> [PROBLEM STATEMENT]: Please write out, exactly, every line of the listing from its first line through the one that includes "wall art: none [308,14,345,57]".

Top of EXCERPTED DATA

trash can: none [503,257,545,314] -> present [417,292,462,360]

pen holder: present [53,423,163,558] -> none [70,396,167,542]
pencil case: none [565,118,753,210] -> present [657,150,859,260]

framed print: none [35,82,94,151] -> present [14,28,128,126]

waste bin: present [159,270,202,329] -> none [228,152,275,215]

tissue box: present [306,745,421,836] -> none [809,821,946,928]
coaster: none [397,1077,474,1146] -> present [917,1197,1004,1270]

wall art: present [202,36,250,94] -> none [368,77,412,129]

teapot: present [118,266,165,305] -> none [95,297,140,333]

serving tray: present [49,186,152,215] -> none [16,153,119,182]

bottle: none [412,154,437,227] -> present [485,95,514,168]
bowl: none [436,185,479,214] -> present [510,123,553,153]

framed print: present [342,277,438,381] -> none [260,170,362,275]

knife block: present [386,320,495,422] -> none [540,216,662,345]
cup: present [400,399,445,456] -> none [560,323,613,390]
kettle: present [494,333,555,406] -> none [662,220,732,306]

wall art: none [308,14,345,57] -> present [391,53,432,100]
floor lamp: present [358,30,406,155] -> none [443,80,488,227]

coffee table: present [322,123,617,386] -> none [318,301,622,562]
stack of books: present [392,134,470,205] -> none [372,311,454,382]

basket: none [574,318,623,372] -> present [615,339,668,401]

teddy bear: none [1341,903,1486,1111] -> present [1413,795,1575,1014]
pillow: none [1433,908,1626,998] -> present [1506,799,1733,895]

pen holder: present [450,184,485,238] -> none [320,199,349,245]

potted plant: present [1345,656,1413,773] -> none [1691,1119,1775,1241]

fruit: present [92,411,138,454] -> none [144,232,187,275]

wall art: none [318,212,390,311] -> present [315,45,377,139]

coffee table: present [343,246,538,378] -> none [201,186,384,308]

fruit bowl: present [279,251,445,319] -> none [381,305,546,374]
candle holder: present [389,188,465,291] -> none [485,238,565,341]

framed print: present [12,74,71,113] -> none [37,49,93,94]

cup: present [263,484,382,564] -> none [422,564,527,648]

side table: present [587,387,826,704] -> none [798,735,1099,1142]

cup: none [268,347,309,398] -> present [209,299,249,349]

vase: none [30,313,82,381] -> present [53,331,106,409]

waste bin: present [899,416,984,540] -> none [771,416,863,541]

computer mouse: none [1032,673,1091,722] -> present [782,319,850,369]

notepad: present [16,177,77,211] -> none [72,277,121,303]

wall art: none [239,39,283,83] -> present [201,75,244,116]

Bottom of EXCERPTED DATA

> [ANSWER TO THE PROBLEM]:
trash can: none [503,257,545,314] -> present [417,292,462,360]

pen holder: present [53,423,163,558] -> none [70,396,167,542]
pencil case: none [565,118,753,210] -> present [657,150,859,260]

framed print: none [35,82,94,151] -> present [14,28,128,126]

waste bin: present [159,270,202,329] -> none [228,152,275,215]

tissue box: present [306,745,421,836] -> none [809,821,946,928]
coaster: none [397,1077,474,1146] -> present [917,1197,1004,1270]

wall art: present [202,36,250,94] -> none [368,77,412,129]

teapot: present [118,266,165,305] -> none [95,297,140,333]

serving tray: present [49,186,152,215] -> none [16,153,119,182]

bottle: none [412,154,437,227] -> present [485,95,514,168]
bowl: none [436,185,479,214] -> present [510,123,553,153]

framed print: present [342,277,438,381] -> none [260,170,362,275]

knife block: present [386,320,495,422] -> none [540,216,662,345]
cup: present [400,399,445,456] -> none [560,323,613,390]
kettle: present [494,333,555,406] -> none [662,220,732,306]

wall art: none [308,14,345,57] -> present [391,53,432,100]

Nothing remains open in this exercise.